#### EXERCISE PASSAGE:

Interestingly, Belshazzar, since he was not the titular king of Babylon, seems to have been forgotten quite quickly. He is not known to the historians Herodotus in the 5th century B.C. or Xenophon in the 4th century. That makes it harder to believe that some Jewish writer in the 2nd century B.C. would have known that Belshazzar was actually the one in charge in Babylon, even though he was not the king, and that Nabonidus was not present in the city. This is surely one argument against a 2nd century date and for a 6th century date for Daniel.

Text Comment

v.1       Remember, Daniel is not a history of Babylon but a message for the people of God. There is no need to rehearse the dismal history of the Babylonian royal house from Nebuchadnezzar to Belshazzar. The important thing is to continue with the book’s demonstration that “in spite of appearances God is in control.” Accordingly we plunge into the action in medias res, with no introduction of the dramatis personae or the historical setting.

In a stroke of literary genius, the author does not describe the larger scene. We do not learn until the very end of the chapter that the city was, at that very moment, threatened by the Persian army. Was this banquet something like Hitler’s birthday party in the bunker hours before his suicide? Or were they so confident that Babylon’s walls and water-defenses were impregnable, that since the Euphrates River flowed through the city there was no need to fear a loss of the water supply, and that the city was sufficiently well-stocked with provisions – so says the historian Herodotus – that they believed themselves safe from attack, no matter the presence of the enemy? But whether or not they realized it, Babylon’s Gotterdammerung was at hand. Herodotus tells us that Cyrus, the Persian king, had defeated Nabonidus and the Babylonian army just a few days before in a battle fought some fifty miles from the capital. Almost certainly there was a climate of fear and uncertainty. Perhaps the banquet was meant to encourage the Babylonian leadership to hang tough. Given the heavy drinking, I’m personally more inclined to think the scene is nearer that of Hitler’s bunker.

[Absolute pixel coordinate data]
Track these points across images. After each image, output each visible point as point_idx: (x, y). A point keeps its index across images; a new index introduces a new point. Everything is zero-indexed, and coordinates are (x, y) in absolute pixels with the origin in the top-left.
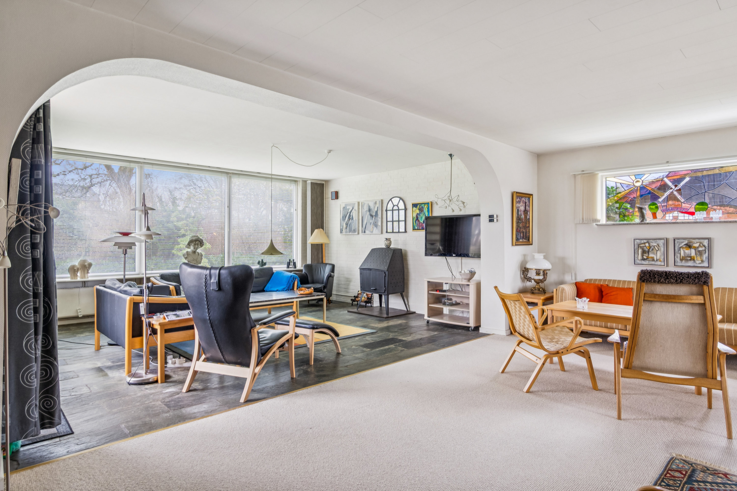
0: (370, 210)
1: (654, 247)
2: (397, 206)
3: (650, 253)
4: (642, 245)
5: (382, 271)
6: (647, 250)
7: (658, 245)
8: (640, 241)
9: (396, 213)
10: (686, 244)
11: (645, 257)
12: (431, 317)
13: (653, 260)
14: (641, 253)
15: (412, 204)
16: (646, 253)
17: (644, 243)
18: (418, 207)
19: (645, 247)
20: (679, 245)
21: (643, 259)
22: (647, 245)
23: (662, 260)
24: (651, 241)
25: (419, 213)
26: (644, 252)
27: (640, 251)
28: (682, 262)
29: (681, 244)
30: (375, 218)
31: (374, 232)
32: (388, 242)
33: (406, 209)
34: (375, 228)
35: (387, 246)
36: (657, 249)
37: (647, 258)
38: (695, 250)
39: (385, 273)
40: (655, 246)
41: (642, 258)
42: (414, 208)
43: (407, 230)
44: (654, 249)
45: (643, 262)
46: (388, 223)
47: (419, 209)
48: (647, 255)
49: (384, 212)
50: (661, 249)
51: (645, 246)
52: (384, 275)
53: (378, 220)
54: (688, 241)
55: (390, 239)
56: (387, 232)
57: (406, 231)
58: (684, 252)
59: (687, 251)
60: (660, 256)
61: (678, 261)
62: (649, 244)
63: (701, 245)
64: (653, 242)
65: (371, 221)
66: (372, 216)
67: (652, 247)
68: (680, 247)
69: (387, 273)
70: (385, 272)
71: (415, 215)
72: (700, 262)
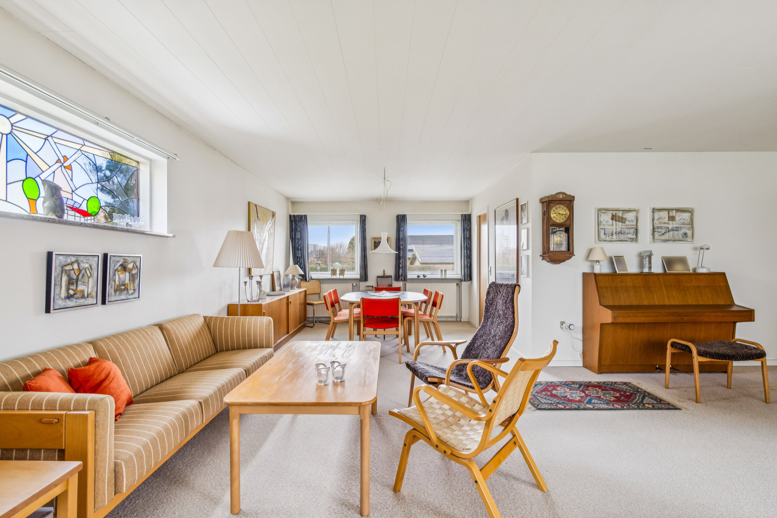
1: (85, 270)
3: (79, 283)
4: (68, 268)
6: (75, 277)
7: (90, 266)
8: (65, 260)
10: (121, 265)
11: (71, 292)
13: (83, 297)
14: (66, 285)
16: (73, 284)
17: (72, 264)
19: (72, 272)
20: (115, 266)
21: (69, 297)
22: (75, 266)
23: (94, 294)
24: (81, 258)
26: (70, 282)
27: (65, 279)
28: (115, 295)
29: (117, 265)
36: (89, 275)
37: (75, 294)
38: (129, 273)
40: (87, 269)
41: (66, 295)
44: (85, 274)
45: (69, 303)
48: (74, 287)
50: (93, 274)
51: (73, 269)
54: (124, 259)
58: (119, 277)
59: (122, 276)
60: (93, 287)
61: (111, 294)
62: (79, 264)
63: (135, 266)
64: (84, 261)
67: (83, 271)
68: (116, 270)
72: (132, 291)
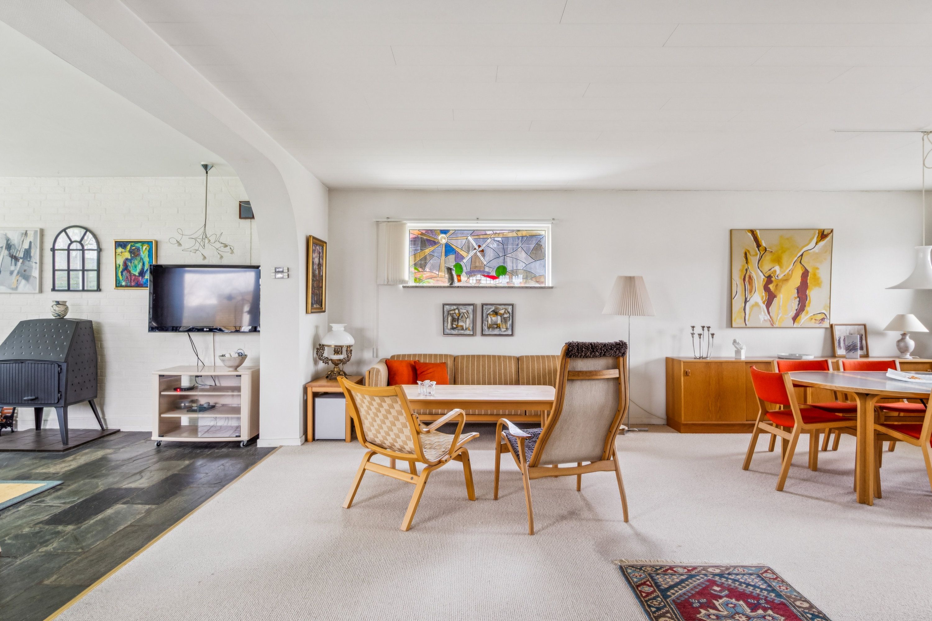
0: (9, 246)
1: (464, 314)
2: (80, 242)
3: (459, 321)
4: (451, 312)
5: (52, 363)
6: (456, 317)
7: (467, 311)
8: (449, 308)
9: (76, 256)
10: (493, 311)
11: (454, 326)
12: (166, 436)
13: (463, 329)
14: (451, 322)
15: (116, 242)
16: (455, 321)
17: (454, 310)
18: (129, 247)
19: (455, 314)
20: (487, 312)
21: (453, 328)
22: (457, 311)
23: (471, 328)
24: (461, 307)
25: (129, 257)
26: (453, 320)
27: (450, 318)
28: (489, 331)
29: (489, 311)
30: (23, 263)
31: (20, 289)
32: (62, 308)
33: (99, 250)
34: (23, 282)
35: (59, 315)
36: (467, 317)
37: (457, 327)
38: (501, 317)
39: (59, 366)
40: (465, 313)
41: (451, 327)
42: (120, 250)
43: (102, 287)
44: (464, 316)
45: (453, 332)
46: (56, 272)
47: (131, 252)
48: (456, 323)
49: (48, 254)
50: (470, 316)
51: (455, 313)
52: (57, 369)
53: (31, 267)
54: (495, 307)
55: (65, 302)
56: (54, 289)
57: (99, 289)
58: (491, 319)
59: (493, 318)
60: (469, 324)
61: (485, 329)
62: (459, 310)
63: (506, 312)
64: (463, 308)
65: (13, 268)
66: (15, 258)
67: (462, 314)
68: (488, 314)
69: (64, 366)
70: (60, 364)
71: (120, 261)
72: (505, 329)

#### REQUIREMENT:
Answer these questions about the passage on Belshazzar:
1. Which two historians does the passage say did not know of Belshazzar?
2. Which river does the passage say flowed through Babylon?
3. According to Herodotus, how far from the capital was the battle in which Cyrus defeated Nabonidus?

#### WRITTEN SOLUTION:
1. Herodotus and Xenophon
2. The Euphrates
3. Some fifty miles